§ 本文
——————
一般社団法人各務原青年会議所 第 54 期理事長所信

理事長 巖 晃司

 

【基本理念】

必ず存在する対極を見つめ
個人の信念と組織の理念で突き進め

【スローガン】

~偏ることなかれ~

どまんなか

 

【はじめに】

あらゆる物事において、必ず対極が存在する。課題は、極端に偏った時に発生する。

目指すべきは、どまんなか。

 

私の人生には、多くの失敗がありました。振り返ると、いつも極端に何かに偏っていました。だから提案したいのです。どまんなかを探し求め続けていこうと。

未来と過去 理想と現実 攻撃と守備 保守と改革 強固と柔軟

 

どちらか一方を選んだ時、選ばれなかった方は、本当に必要のないものなのでしょうか。

地域の課題は、より良い社会を築き上げるために選んだ手法が、極端に偏った時に発生しています。青年会議所は、明るい豊かな社会の実現を目指し、地域の課題に持続的な解決策を打ち出す組織です。各務原青年会議所が存在するという事は、地域に理想とは対極の暗く貧しい部分が、未だ存在するという事でもあります。この地域課題の解決方法とは、何かに偏ったことで疎かにされた対極の部分にも光をあて、どまんなかを探すことであると考えています。

青年会議所は、実に多様性を持った会員からなる組織です。7 年前に私は、各務原青年会議所に入会しました。そこで出逢う先輩方は、夫々各務原の事を熱く私に語ってくれました。会議になると、その目は厳しい目つきとなり、あらゆる角度からの意見が飛び交い、組織として何を選択するか激しい討論を繰り広げていました。まさに、どまんなかを探す会議を目の当たりにしました。

どまんなかとは、極端に偏ってしまわないように、会議で話し合って最善の手法を選択するという事です。青年会議所に、この会議という仕組みがある限り、明るい豊かな社会の実現のために、持続可能な課題解決策を地域に打ち出すことができると、私は確信しています。どまんなかを探し求める旅を続けよう!

 

【個人の信念】

信じる力は何よりも偉大である。

 

人生は、常に選択の連続です。選択に悩み迷う時の個人の判断基準は、信念であるべきだと考えます。信念を持つという事は、なりたい自分という明確な到達点を定める事でもあります。選んだ道は必ずなりたい自分に繋がっています。その道は、あなただけにしか突き進むことができない尊い道なのです。

なりたい自分を考える時、職業で考える人も多いでしょう。私もそうでした。小学生の頃、恩師にあこがれて、学校の先生になりたいという夢を持ちました。しかし、祖父の余命が残り半年と判明したのもちょうどその頃でした。病室でやせ細り弱い息をする祖父の姿は衝撃的で、自然とこう伝えていました。

「僕がおじいちゃんのお寺を継ぐから、安心してね!」

祖父は、もう声を出すことはできませんでしたが、笑顔で涙を流していました。数日後に祖父は他界しました。その後の私は、祖父が護ってきたお寺の 22 代目住職になるという道を進む事になりましたが、心の奥底では、学校の先生になりたいという夢を諦められない自分もいました。
——————
§ データセット
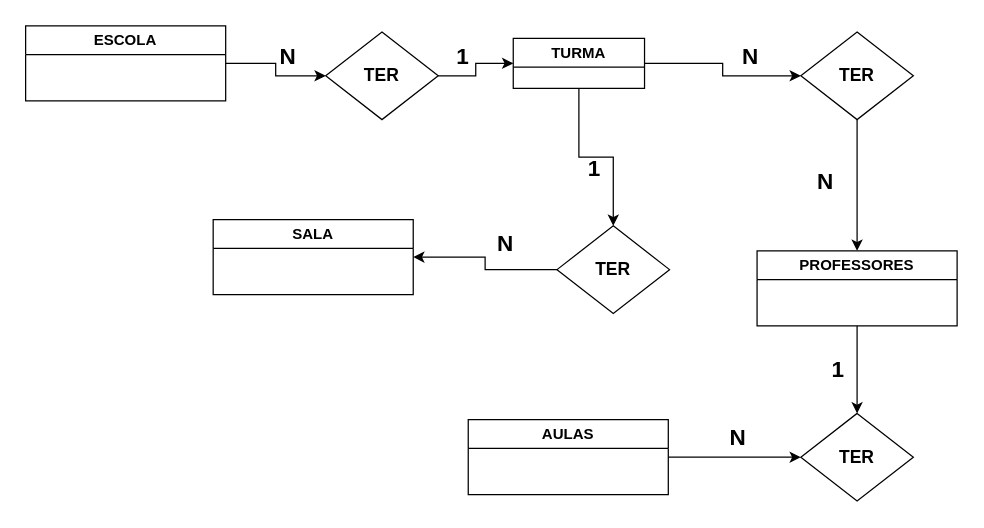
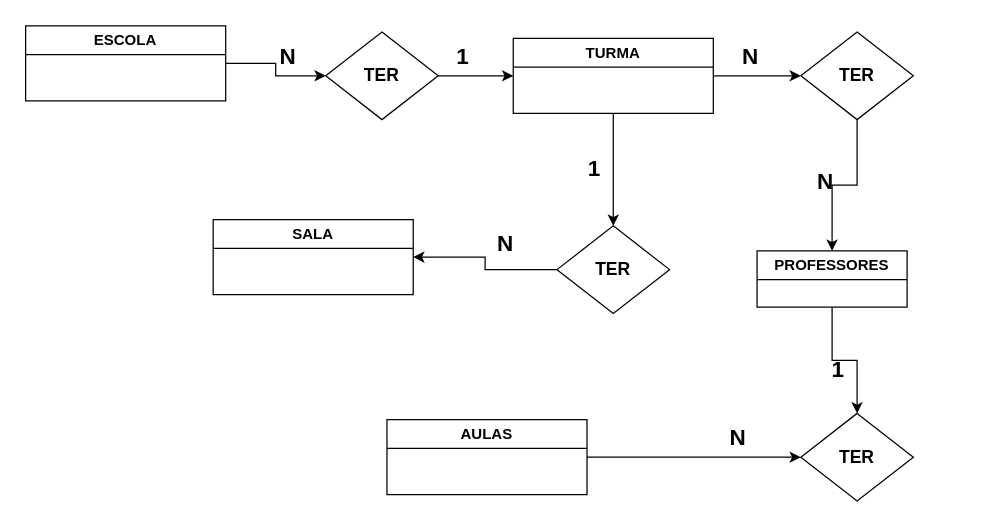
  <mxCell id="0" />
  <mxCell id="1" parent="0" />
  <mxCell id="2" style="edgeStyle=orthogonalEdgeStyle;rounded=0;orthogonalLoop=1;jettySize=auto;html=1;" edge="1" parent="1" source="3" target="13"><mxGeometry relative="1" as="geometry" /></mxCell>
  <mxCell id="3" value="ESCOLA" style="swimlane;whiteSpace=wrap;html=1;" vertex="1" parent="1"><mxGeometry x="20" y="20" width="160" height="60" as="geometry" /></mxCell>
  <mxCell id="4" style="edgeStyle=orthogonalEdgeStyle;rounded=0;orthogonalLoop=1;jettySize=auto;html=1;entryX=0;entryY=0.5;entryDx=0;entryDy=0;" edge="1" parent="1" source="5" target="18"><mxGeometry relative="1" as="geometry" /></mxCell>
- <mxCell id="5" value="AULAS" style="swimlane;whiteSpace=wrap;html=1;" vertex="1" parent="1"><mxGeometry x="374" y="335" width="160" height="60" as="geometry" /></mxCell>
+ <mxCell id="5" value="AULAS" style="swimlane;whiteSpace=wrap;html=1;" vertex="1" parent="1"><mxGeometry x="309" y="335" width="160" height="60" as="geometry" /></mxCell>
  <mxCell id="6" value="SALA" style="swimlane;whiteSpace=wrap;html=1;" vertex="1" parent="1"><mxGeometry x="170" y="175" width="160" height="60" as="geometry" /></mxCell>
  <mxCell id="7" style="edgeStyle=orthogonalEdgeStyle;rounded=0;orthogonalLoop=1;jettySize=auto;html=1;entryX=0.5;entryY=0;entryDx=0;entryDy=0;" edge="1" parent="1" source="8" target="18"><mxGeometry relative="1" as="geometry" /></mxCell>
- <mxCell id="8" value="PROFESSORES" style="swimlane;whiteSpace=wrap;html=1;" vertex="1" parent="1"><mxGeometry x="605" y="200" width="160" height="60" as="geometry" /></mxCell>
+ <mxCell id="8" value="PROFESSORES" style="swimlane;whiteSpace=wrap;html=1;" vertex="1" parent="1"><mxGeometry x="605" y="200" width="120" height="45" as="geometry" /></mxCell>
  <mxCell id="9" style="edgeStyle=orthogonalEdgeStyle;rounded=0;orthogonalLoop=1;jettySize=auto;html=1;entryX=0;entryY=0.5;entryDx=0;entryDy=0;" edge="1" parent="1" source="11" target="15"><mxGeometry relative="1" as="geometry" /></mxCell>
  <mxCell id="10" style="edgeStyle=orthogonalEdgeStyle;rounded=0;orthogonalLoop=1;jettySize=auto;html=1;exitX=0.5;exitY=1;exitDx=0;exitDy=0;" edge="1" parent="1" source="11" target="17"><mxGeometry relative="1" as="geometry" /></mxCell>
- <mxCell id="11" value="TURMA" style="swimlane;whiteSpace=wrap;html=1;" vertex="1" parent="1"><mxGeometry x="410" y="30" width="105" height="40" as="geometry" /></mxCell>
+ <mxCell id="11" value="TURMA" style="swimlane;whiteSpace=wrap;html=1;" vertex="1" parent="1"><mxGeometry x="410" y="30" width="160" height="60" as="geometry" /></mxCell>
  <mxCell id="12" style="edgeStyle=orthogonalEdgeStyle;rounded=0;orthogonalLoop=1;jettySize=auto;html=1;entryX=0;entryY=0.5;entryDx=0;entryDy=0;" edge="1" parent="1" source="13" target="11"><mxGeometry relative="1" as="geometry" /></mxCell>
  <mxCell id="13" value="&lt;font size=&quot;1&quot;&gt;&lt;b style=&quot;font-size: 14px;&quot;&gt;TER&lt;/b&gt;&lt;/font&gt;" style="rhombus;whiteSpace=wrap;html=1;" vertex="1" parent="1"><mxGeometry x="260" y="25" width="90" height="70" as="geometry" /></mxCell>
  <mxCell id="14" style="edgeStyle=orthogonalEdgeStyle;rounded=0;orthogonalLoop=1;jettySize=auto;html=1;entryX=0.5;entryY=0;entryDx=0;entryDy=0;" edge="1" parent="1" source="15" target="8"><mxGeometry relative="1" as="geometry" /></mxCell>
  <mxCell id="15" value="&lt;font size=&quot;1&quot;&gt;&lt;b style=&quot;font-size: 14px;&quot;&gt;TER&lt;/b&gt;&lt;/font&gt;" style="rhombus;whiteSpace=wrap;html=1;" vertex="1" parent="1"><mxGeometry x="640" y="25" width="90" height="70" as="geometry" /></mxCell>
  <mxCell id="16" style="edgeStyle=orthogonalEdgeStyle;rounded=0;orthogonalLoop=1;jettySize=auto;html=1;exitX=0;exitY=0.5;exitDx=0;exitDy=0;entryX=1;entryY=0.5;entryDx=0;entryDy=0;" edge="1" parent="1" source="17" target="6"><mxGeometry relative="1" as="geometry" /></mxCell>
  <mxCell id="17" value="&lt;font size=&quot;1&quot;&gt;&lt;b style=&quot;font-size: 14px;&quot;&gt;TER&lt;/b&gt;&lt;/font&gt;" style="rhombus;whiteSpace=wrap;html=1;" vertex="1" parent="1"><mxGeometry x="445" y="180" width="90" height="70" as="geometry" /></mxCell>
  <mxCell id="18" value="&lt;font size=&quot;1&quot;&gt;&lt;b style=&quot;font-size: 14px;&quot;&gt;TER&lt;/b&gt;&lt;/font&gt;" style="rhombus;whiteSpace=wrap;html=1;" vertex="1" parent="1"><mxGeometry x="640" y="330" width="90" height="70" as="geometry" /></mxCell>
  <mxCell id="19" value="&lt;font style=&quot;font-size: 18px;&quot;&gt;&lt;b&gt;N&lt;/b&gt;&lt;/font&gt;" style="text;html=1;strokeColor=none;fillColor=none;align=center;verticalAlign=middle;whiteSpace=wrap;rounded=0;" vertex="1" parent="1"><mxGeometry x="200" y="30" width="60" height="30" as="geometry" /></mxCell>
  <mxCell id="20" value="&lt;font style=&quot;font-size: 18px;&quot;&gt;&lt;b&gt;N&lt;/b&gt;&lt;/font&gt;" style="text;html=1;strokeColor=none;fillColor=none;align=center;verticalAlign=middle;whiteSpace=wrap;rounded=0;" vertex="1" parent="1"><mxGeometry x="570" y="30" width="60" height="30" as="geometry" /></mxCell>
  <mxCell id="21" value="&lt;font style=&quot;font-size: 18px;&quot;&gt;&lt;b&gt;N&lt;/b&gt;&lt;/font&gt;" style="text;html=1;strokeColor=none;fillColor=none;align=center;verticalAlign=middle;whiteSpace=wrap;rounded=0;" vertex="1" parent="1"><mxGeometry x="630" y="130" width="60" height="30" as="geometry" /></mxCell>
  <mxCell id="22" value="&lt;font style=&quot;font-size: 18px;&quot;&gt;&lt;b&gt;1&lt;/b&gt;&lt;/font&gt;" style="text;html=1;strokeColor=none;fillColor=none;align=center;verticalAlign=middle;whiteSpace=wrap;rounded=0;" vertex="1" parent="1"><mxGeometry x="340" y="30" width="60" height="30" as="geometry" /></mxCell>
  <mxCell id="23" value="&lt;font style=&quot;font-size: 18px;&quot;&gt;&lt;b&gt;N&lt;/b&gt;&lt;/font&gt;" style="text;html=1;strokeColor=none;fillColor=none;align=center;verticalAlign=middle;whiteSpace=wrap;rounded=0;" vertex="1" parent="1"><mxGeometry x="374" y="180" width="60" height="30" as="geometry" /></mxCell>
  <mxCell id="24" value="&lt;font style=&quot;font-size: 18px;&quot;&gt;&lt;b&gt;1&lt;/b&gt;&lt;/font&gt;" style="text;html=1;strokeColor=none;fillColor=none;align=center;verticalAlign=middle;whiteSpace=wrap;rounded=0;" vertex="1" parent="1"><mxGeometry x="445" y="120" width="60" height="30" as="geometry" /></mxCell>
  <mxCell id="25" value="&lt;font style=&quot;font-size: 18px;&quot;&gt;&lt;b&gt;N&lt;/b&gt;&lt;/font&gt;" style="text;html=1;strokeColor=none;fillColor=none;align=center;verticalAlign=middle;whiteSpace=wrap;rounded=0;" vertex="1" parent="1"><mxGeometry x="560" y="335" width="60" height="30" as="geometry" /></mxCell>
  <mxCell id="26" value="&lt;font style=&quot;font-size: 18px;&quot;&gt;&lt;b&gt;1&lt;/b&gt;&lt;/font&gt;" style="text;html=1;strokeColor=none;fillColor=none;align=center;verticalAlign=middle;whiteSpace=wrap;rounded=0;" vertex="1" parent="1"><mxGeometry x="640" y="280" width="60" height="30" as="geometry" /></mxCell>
——————
§ 作業指示
a – 理事長所信のうち、「青年会議所は、実に多様性を持」を含む箇所から書き始め、「信じる力は何よりも偉大である。」の後で止めて、一字も変えずに打ち直してください。
b – 理事長所信の要旨を二文でまとめてください。
c – 理事長所信の文章を、最後に示された一文の後から書き継いでください。

§ 作業の解答
a –
青年会議所は、実に多様性を持った会員からなる組織です。7 年前に私は、各務原青年会議所に入会しました。そこで出逢う先輩方は、夫々各務原の事を熱く私に語ってくれました。会議になると、その目は厳しい目つきとなり、あらゆる角度からの意見が飛び交い、組織として何を選択するか激しい討論を繰り広げていました。まさに、どまんなかを探す会議を目の当たりにしました。

どまんなかとは、極端に偏ってしまわないように、会議で話し合って最善の手法を選択するという事です。青年会議所に、この会議という仕組みがある限り、明るい豊かな社会の実現のために、持続可能な課題解決策を地域に打ち出すことができると、私は確信しています。どまんなかを探し求める旅を続けよう!

 

【個人の信念】

信じる力は何よりも偉大である。

b – あらゆる物事には必ず対極が存在し、地域の課題は極端に偏った時に発生するため、会議で話し合って最善の手法を選択する「どまんなか」を探し求め続けようと訴えている。また、選択に迷う時の判断基準は信念であるべきだとし、学校の先生になる夢を持ちながらも祖父のお寺を継ぐ道を進むことになった自身の経験を語っている。

c –
しばらくして小学校卒業を前に、未来の自分へ手紙を書く授業がありました。将来の夢について、1つに絞れなかった事だけは覚えています。その後、教員か僧侶か選択を悩みながら、教育大学に進学したり、山奥での修行に入ったりした末に、僧侶と教員の 2 足の草鞋を履く生活を選択しました。30 歳になる頃、そんな中途半端な人生に自信が持てなくなり、悩みを多く抱えるようになりました。そんな時期に、20 年前の自分から手紙が届いたのです。

「お坊さんか学校の先生になってるか?」

20  年間、悩みながらも信念は変わっていなかったことに気付きました。結局夢を  1  つに絞れていませんでしたが、私にしか歩めない僧侶と教員のどまんなかを確かに進んでいました。そして、これが自分の人生の使命だと信じることができるようになりました。子どもの頃の自分自身から、時を超えて「間違ってないぞ」と激励をもらったような感覚でした。そして、新しい信念ができたのです。子どもたちがたくさん集まるお寺で、学校では学べない事を経験できる私にしか創れないお寺を目指そう。今は、この新しい信念のもと、また新たな人生の選択を始められるようになりました。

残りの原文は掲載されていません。